For 2012, the top recipient of Medicare money in the country was a Florida ophthalmologist, Dr. Salomon Melgen. Melgen has been a heavy donor to Sen. Robert Menendez, D-N.J. Last year, federal officials said a grand jury was looking into Melgen's billing practices, and a separate investigation was examining whether Menendez had improperly intervened on his behalf.

An attorney for Melgen, Kirk Ogrosky, said the physician has billed at all times in accordance with Medicare rules. Ogrosky said that the vast majority of the money attributed to Melgen reflects the cost of drugs used in treatment and that physician reimbursement is set at 6 percent above what is paid for the medications.

"Dr. Melgen strongly supports transparency in government," said Ogrosky, a former federal prosecutor on health care fraud cases, "but engaging in speculation based on raw data is irresponsible."

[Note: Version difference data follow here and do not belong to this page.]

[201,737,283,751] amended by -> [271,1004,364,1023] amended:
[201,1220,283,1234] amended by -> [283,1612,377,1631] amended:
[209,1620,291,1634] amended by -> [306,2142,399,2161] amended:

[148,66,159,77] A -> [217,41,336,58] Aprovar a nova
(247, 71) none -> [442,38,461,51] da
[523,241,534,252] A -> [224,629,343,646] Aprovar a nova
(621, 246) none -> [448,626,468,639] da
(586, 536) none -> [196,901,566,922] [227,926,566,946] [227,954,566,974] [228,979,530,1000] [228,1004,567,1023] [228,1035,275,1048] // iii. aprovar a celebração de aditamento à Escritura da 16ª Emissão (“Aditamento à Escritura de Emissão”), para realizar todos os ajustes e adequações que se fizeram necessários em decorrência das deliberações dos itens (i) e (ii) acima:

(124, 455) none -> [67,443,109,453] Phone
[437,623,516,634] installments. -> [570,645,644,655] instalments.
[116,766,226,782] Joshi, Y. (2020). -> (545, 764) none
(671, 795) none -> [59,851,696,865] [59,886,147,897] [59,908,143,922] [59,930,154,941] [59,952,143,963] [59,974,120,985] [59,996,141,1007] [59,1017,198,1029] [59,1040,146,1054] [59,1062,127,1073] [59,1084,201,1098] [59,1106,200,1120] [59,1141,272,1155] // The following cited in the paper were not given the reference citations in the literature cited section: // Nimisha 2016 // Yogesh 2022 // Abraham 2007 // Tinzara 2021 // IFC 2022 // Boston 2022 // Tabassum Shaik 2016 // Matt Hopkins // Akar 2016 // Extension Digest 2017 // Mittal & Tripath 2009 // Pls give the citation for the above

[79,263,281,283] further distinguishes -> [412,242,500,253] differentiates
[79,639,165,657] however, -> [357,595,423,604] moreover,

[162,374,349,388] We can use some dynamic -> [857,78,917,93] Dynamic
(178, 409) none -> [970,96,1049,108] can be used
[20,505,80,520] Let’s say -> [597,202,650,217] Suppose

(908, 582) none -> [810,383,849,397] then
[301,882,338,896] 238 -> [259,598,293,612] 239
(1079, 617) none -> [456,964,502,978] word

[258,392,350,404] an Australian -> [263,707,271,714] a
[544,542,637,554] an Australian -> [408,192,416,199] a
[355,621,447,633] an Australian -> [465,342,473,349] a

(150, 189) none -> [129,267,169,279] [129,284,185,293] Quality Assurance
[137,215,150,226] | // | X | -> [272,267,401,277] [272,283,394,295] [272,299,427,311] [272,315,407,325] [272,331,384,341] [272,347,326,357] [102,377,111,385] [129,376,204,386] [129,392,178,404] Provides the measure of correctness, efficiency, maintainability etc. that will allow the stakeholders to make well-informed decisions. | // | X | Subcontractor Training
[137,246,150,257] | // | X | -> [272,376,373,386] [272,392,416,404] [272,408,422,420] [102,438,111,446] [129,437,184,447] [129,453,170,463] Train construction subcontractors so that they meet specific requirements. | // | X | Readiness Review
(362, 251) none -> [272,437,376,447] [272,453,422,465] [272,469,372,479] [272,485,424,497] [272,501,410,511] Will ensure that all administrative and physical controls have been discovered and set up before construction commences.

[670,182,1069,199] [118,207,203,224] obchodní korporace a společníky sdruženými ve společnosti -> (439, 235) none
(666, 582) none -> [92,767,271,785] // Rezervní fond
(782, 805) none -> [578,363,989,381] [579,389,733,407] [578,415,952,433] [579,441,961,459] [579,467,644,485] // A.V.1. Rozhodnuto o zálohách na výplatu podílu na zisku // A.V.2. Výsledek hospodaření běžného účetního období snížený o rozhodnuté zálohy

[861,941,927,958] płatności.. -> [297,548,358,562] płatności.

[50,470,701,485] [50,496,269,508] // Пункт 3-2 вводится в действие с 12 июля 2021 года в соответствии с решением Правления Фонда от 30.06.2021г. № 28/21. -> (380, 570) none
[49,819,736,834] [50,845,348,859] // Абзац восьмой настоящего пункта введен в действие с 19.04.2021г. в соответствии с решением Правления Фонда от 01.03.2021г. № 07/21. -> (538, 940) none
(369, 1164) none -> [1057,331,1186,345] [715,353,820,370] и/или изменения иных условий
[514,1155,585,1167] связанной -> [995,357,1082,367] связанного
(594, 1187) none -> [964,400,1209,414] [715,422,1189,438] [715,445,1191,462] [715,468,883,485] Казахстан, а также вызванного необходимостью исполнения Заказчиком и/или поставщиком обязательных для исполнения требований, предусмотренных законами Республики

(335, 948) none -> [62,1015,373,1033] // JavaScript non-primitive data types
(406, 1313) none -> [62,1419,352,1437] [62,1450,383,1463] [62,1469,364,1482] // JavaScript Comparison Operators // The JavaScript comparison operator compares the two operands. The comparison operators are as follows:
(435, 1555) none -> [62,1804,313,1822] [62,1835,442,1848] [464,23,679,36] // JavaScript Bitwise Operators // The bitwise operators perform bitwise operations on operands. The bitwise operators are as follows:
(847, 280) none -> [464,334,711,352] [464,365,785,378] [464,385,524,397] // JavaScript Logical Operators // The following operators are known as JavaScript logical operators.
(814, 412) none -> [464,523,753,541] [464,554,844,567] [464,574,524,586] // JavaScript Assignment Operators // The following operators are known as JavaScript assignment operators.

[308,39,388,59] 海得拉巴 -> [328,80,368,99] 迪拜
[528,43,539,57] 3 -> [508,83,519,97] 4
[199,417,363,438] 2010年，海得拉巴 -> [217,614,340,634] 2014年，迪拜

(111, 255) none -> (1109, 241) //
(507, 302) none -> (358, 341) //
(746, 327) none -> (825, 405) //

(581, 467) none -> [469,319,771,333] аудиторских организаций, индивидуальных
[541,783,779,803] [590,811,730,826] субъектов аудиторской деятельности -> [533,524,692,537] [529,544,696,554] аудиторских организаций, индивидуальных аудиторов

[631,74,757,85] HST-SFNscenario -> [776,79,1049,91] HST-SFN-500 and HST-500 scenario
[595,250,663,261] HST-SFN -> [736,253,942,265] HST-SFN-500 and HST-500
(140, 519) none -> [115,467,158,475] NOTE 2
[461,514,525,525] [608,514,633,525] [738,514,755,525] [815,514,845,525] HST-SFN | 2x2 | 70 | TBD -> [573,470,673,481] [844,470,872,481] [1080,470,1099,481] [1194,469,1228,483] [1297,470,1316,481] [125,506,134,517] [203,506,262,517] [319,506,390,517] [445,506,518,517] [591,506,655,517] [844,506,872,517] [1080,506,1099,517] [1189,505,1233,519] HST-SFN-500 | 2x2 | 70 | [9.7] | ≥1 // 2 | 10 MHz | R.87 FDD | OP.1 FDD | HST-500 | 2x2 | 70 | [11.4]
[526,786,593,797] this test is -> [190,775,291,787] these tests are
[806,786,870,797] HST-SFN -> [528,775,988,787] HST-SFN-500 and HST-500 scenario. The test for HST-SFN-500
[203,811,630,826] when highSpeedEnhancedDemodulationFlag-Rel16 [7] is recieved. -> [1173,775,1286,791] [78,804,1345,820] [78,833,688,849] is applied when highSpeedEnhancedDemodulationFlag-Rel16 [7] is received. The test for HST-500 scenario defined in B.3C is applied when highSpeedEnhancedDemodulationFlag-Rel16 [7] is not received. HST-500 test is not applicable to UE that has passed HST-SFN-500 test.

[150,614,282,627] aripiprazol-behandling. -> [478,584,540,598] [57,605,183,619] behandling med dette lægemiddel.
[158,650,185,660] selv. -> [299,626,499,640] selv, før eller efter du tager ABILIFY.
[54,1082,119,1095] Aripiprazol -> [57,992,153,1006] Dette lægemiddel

Cardiologist Asad Qamar in Ocala, Fla., ranked second nationally with $22.9 million in payments for seeing Medicare patients in 2012. He said specialists like himself who provide a wide variety of services inside their own medical facility have much higher bills because they reflect both the physician's professional fee and other technical fees to cover staffing, medical devices and supplies.

Likewise, some oncologists say their payouts appear so much higher than their peers because they are covering the price of expensive cancer drugs that other doctors operating inside a hospital wouldn't bill for.

"By doing everything in your office, your numbers will be astronomical," Qamar said. "Looking at the sheer volume of payments is a gross mistake."

Qamar said Medicare put his billing on a heightened review and delayed reimbursements more than a year ago.

"I am 100 percent confident we are not doing anything wrong," he said.

Sen. Chuck Grassley, R-Iowa, an advocate for health care transparency, warned that the Obama administration should carefully explain the data. "Transparency isn't just raw data," he said. "It's also making sure the information is in context and makes sense."